Lubna Jaffery, norwegische Ministerin für Kultur und Gleichstellung

Lubna Jaffery, norwegische Ministerin für Kultur und Gleichstellung

Norla, das Zentrum für norwegische Literatur im Ausland, ist sehr aktiv – welche Rolle spielt es in Ihren Zukunftsplänen im Kulturministerium?
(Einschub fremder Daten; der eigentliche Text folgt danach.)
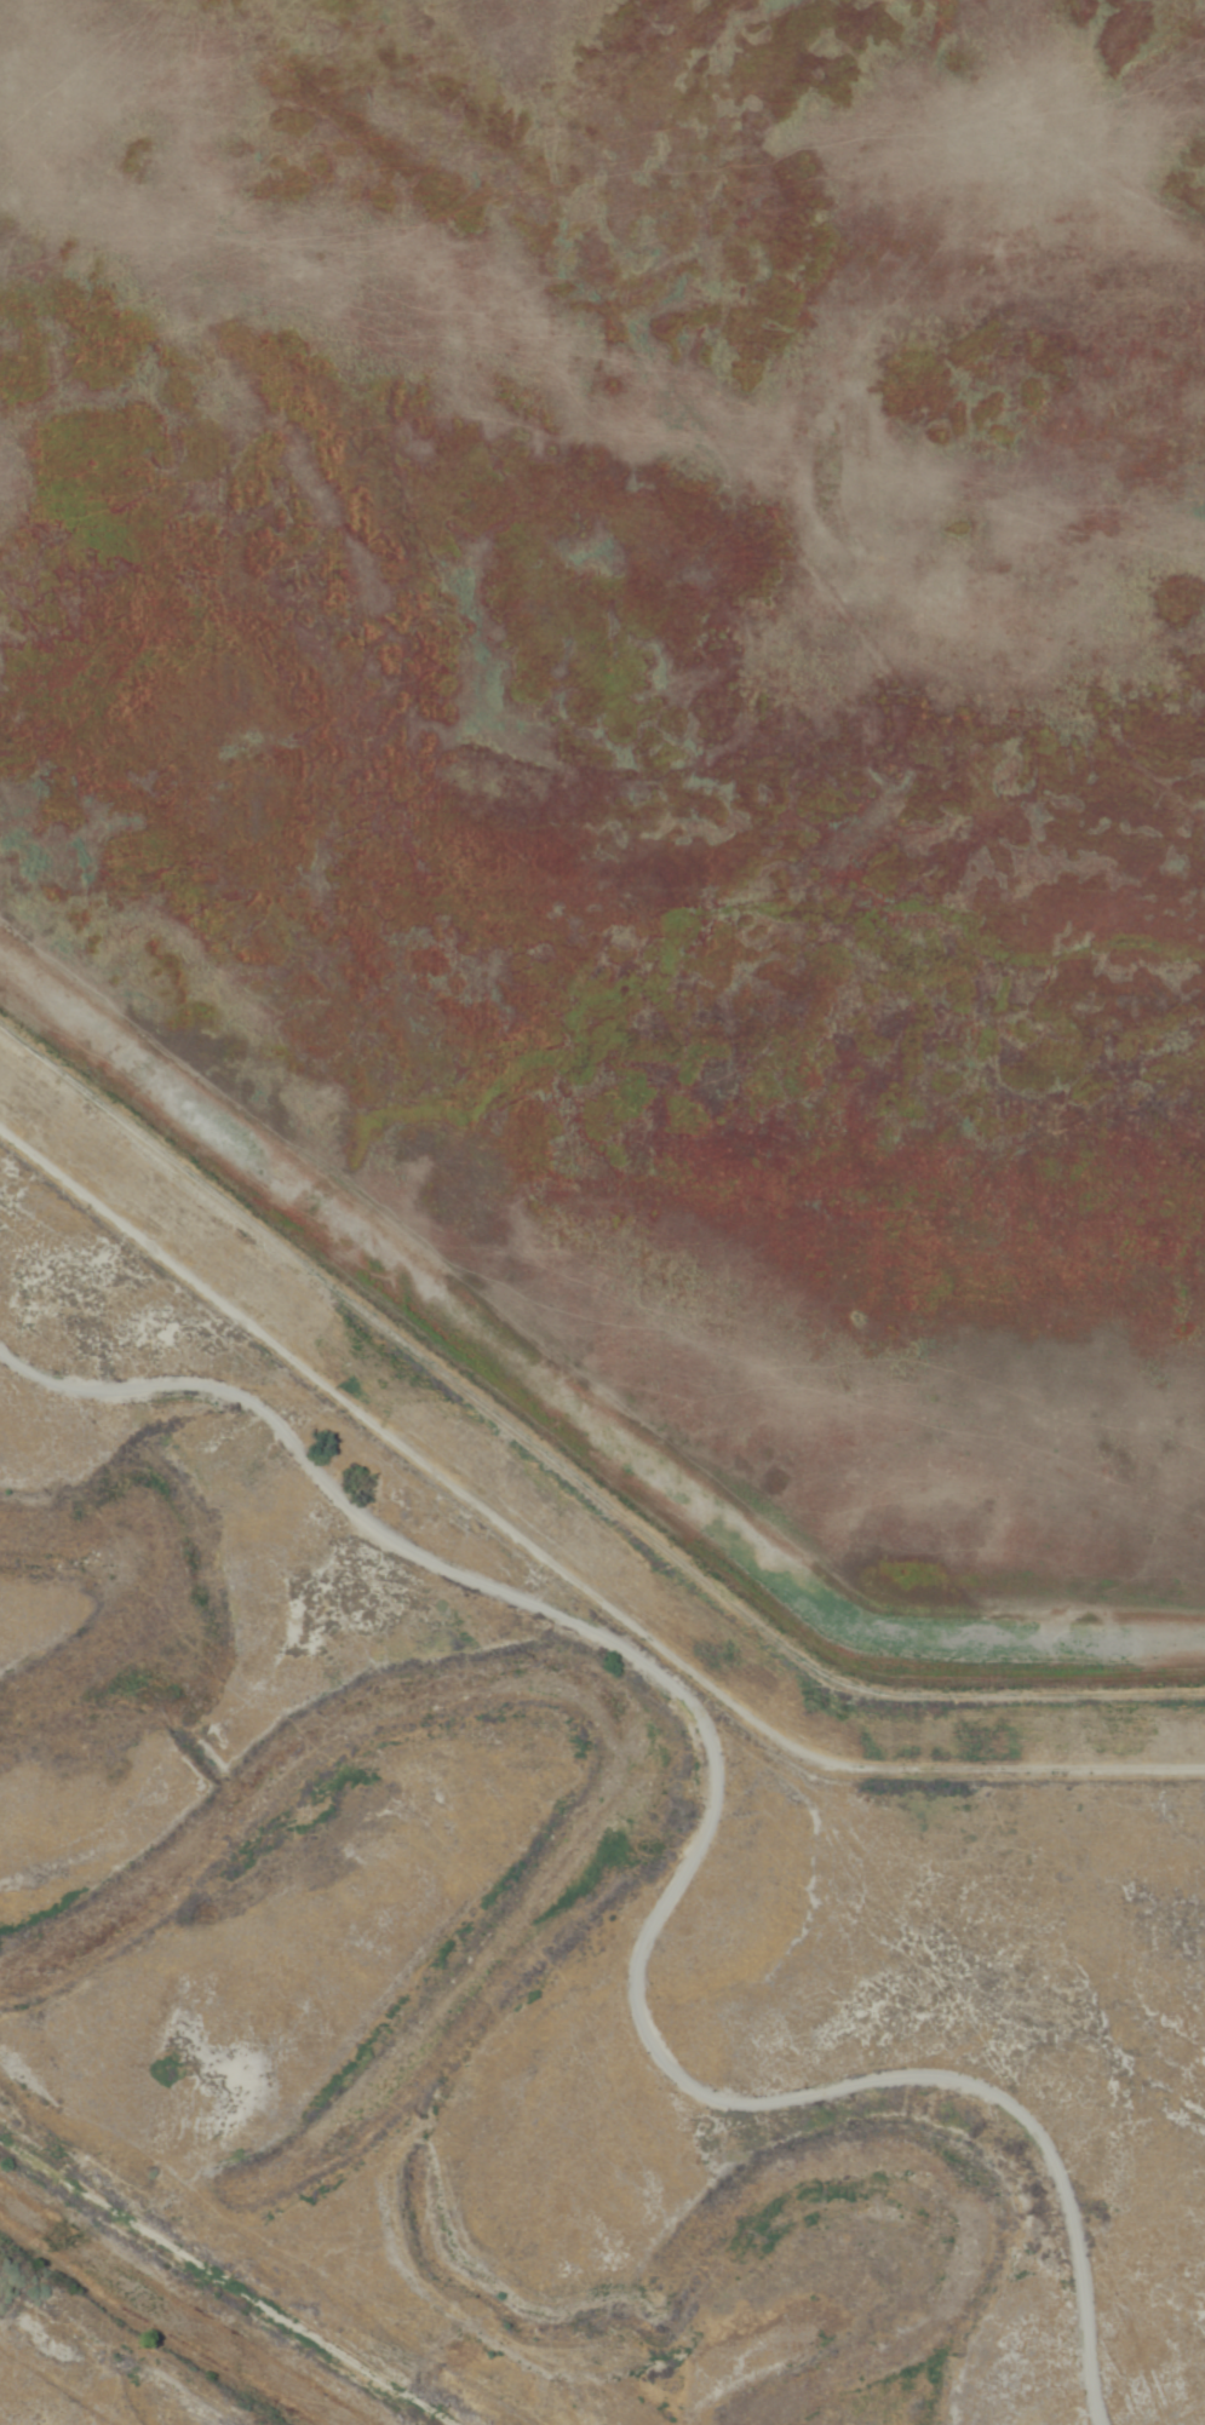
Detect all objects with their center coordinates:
crop: (651, 779)
road: (699, 1833)

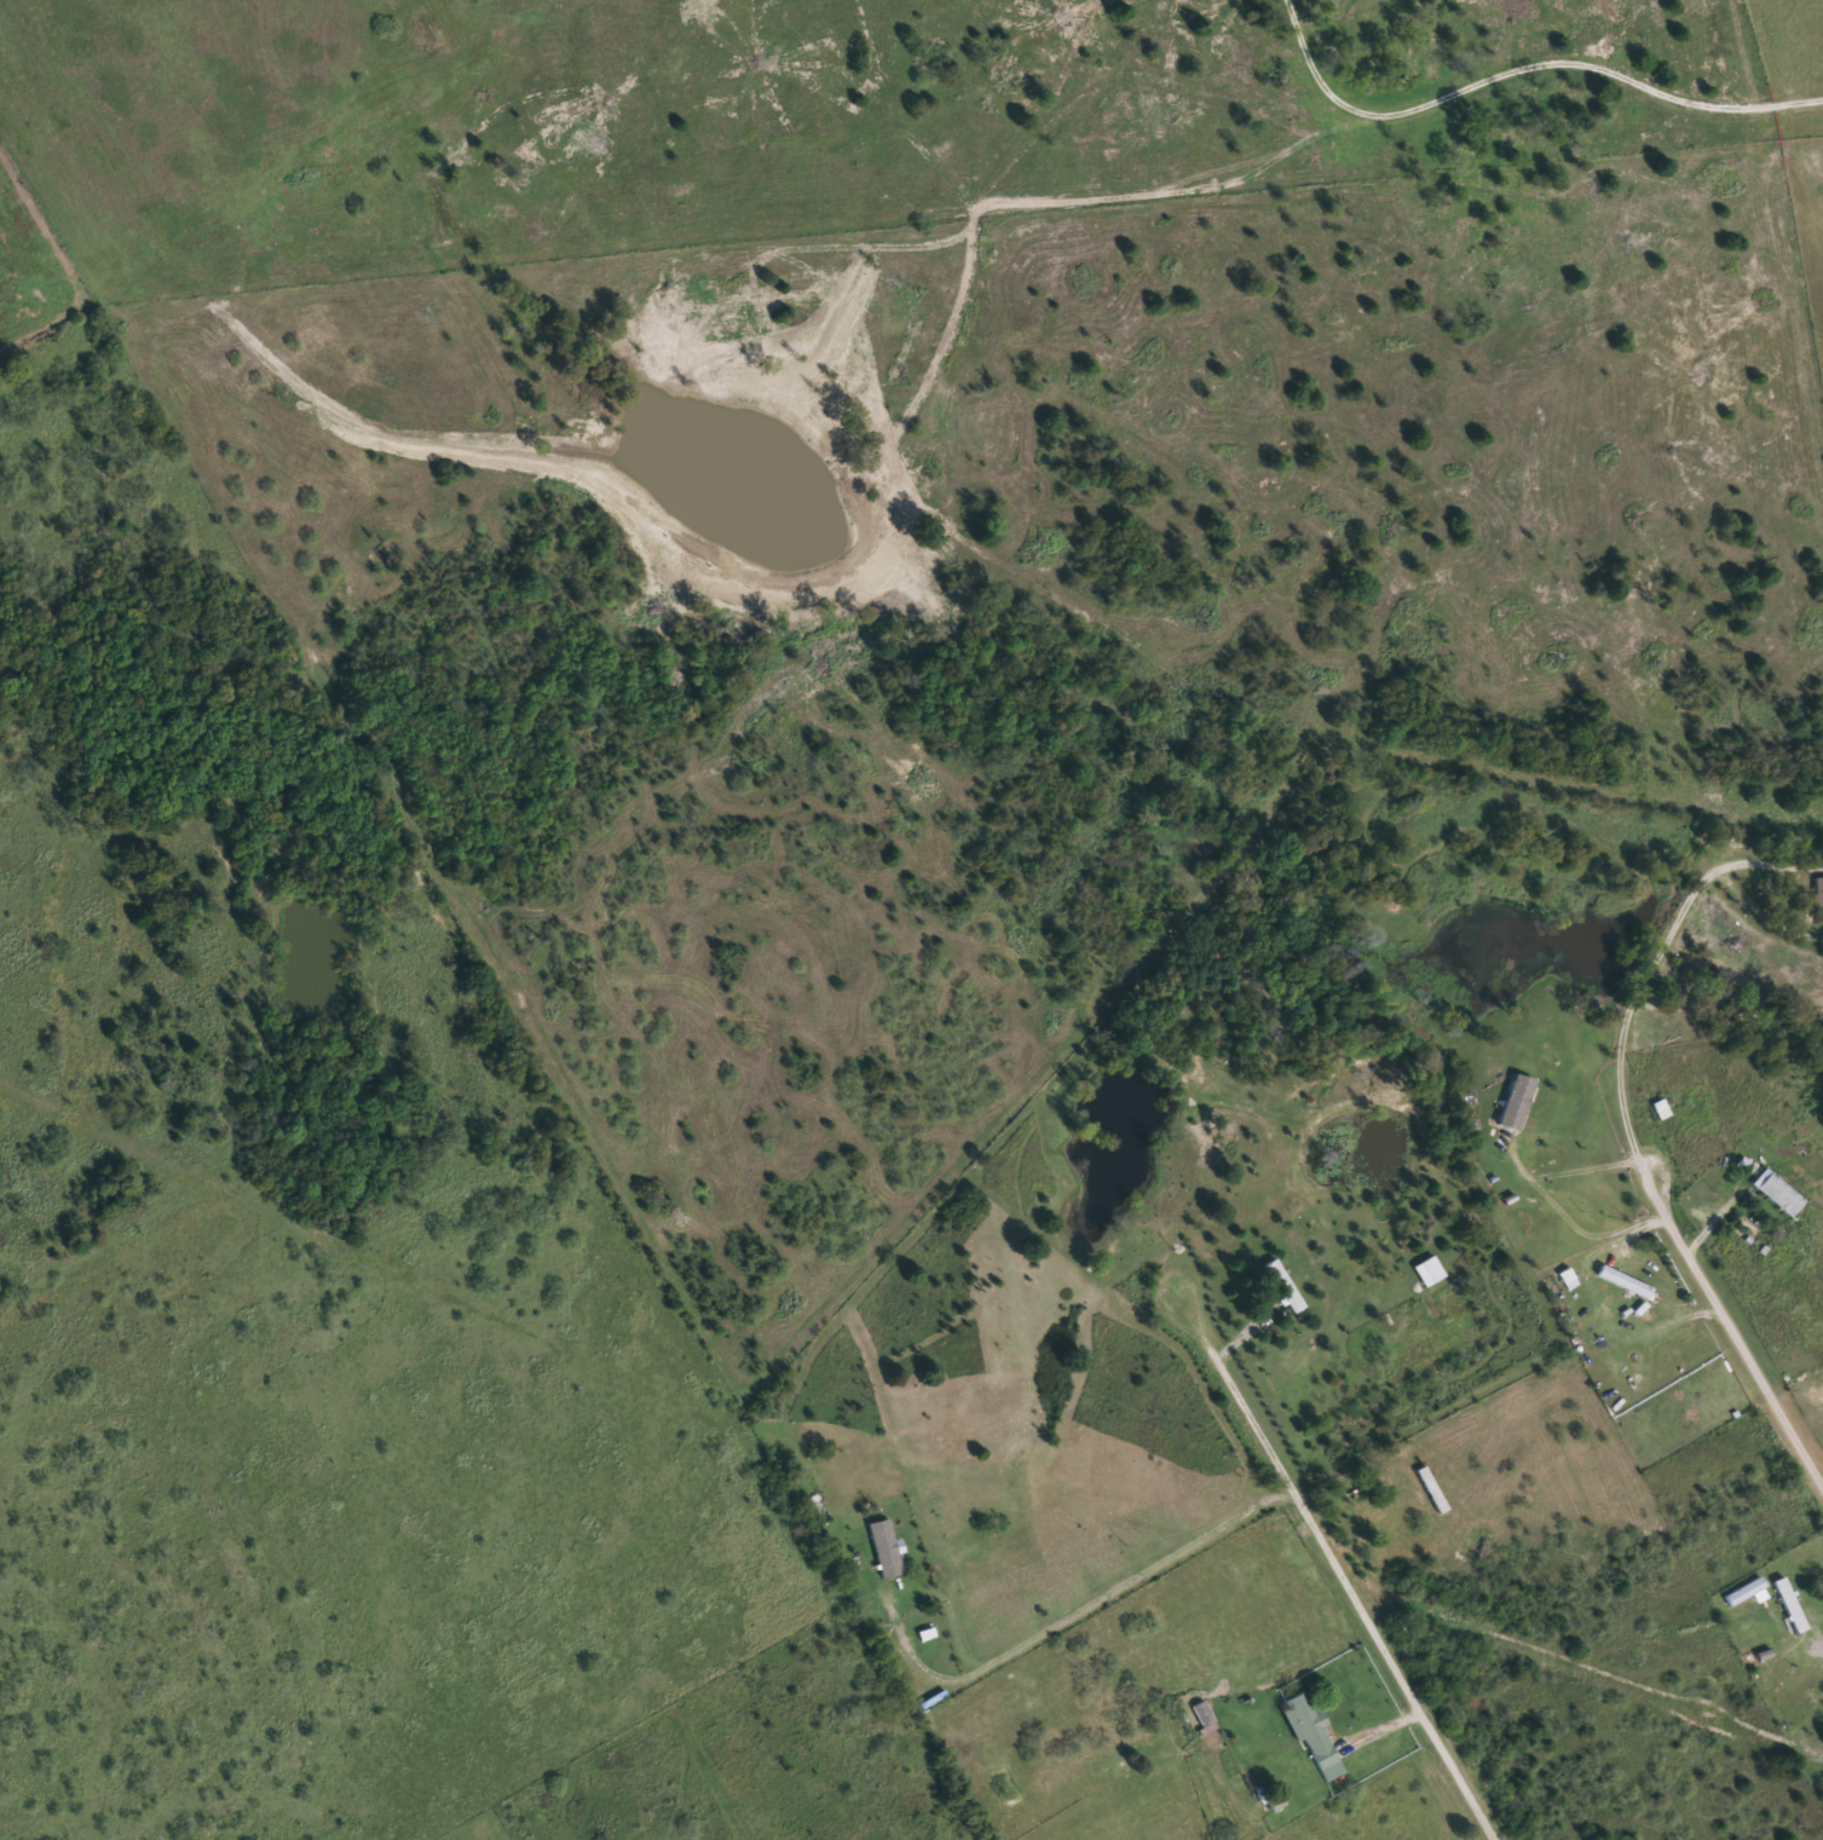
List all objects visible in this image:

Norla spielt eine wichtige Rolle beim Export norwegischer Literatur. Das Zentrum bringt 50 norwegische Autoren auf die Leipziger Buchmesse und in die Stadt Leipzig – mit über 80 Veranstaltungen. Das ist beeindruckend. Norla hat systematisch daran gearbeitet, seine langfristige Arbeit im Bereich des Exports norwegischer Literatur zu verstärken, insbesondere dadurch, Ehrengast auf den Buchmessen in Frankfurt (2019), Warschau (2022), Kairo (2024), Leipzig (2026) und geplant für Bologna im Jahr 2026 zu sein. Das ist bemerkenswert.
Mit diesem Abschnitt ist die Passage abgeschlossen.